***** Document extract
582a Computational Approaches for Prediction of Cross Reactivity in Human Protein Kinome

Sridhar Maddipati1, Ariel Fernandez2, and Sangtae Kim1. (1) School of Chemical Engineering, Purdue University, 480 Stadium Mall Dr., West Lafayette, IN 47906, (2) Bioenegineering, Rice University, 6100 Main Street, Houston, TX 77005

Protein kinases are central targets for drug-based treatment of diseases such as cancer, diabetes and arthritis. However, recent high throughput screening data [1] reveals that most kinase inhibitors of pharmacological relevance exhibit high cross reactivity. This cross reactivity might be desirable in particular therapeutic contexts, i.e., when the inhibitory impact spreads exclusively over targets of clinical interest, but it frequently leads to toxic side effects since kinases play a critical role in many cell signaling events. Progress in drug development thus faces challenges due to undesirable cross-reactivity and difficulties in modulating selectivity, both consequences of fold conservation. Kinase inhibitors target the ATP binding pocket in the kinases, which is highly conserved across the entire human kinome. Hence there is a need for assessing apriori the cross reactivity of different kinases based on their structure and sequence attributes.

Here we present a structure-based predictor of cross reactivity and validate it against affinity fingerprinting of the kinases. The predictor assesses protein environments of binding pockets, compares patterns of packing defects, in the form of hydrogen bonds which are not sufficiently wrapped by the hydrophobic groups and are thus prone to attack by water. The packing defects are sticky and are typically not conserved across homologs, making them ligand-anchoring sites potentially important to enhance selectivity [2]. We introduced a packing distance in kinase space based on the differences in the arrangement of packing defects and this packing based metric is conclusively shown to be equivalent to pharmacological distance generated by comparing affinity fingerprintings [3]. We also perform a hierarchical clustering of PDB-reported kinases and partition the kinase space according to their packing differences. Further, we show some experimental evidence for drug redesign of imatinib (Gleevec®) to sharpen and redirect its inhibitory impact. Thus, this tool should prove useful to target clinically relevant regions of the pharmacokinome, as our experimental assays reveal. Since the computation of packing based metric relies on the availability of the protein structures, we are currently investigating the generalization of packing metric to an equivalent sequence based metric to infer cross reactivity across kinases for which structures are not available and thus extend our predictor to the entire human kinome.

1. Fabian, M.A. et al. A small molecule kinase interaction map for clinical kinase inhibitors. Nat. Biotechnol. 23, 329–336 (2005).

2. Ariel Fernandez, Incomplete Protein Packing as a Selectivity Filter in Drug Design. Structure. 13, 1829-1836 (2005).

3. Ariel Fernández, Sridhar Maddipati, The a-priori inference of cross reactivity for drug targeted kinases. (Accepted in J. Med. Chem.).
**********
***** Supplied data
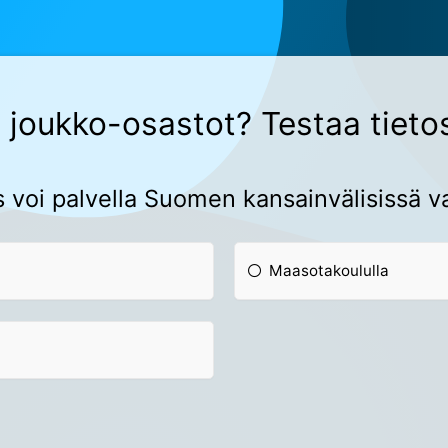
 joukko-osastot? Testaa tietos
 voi palvella Suomen kansainvälisissä v
Maasotakoululla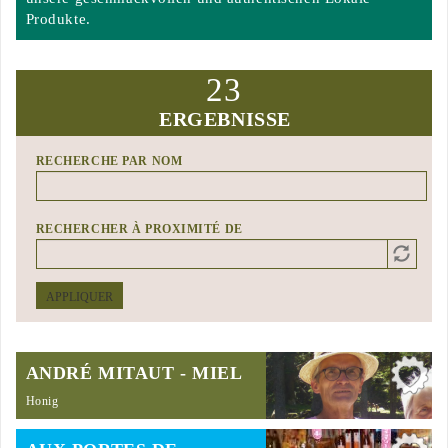
Produkte.
23
ERGEBNISSE
RECHERCHE PAR NOM
RECHERCHER À PROXIMITÉ DE
Distance
Origin
APPLIQUER
ANDRÉ MITAUT - MIEL
Honig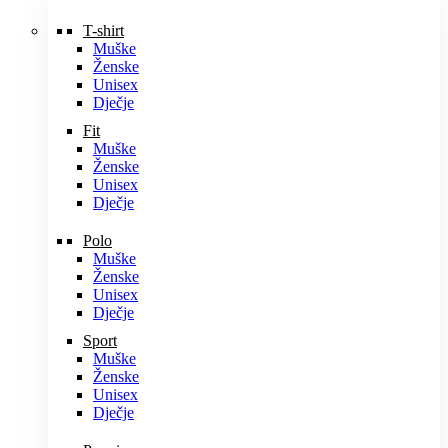
T-shirt
Muške
Ženske
Unisex
Dječje
Fit
Muške
Ženske
Unisex
Dječje
Polo
Muške
Ženske
Unisex
Dječje
Sport
Muške
Ženske
Unisex
Dječje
**********
### Problems to solve:
a) From the kinase cross-reactivity abstract, write out the passage starting with "2. Ariel Fernandez, Incomplete" and going on through "J. Med. Chem.).".
b) According to the kinase cross-reactivity abstract, what part of the kinases do kinase inhibitors target?
c) Say whether each statement agrees with the kinase cross-reactivity abstract. Answer yes or no, and quote the words that decide it.
(i) Packing defects are typically conserved across homologs.
(ii) The ATP binding pocket is highly conserved across the entire human kinome.
(iii) The authors perform a hierarchical clustering of PDB-reported kinases.

### Solutions to the exercise:
a)
2. Ariel Fernandez, Incomplete Protein Packing as a Selectivity Filter in Drug Design. Structure. 13, 1829-1836 (2005).

3. Ariel Fernández, Sridhar Maddipati, The a-priori inference of cross reactivity for drug targeted kinases. (Accepted in J. Med. Chem.).

b) The ATP binding pocket in the kinases.

c)
(i) No: "are typically not conserved across homologs"
(ii) Yes: "which is highly conserved across the entire human kinome"
(iii) Yes: "We also perform a hierarchical clustering of PDB-reported kinases"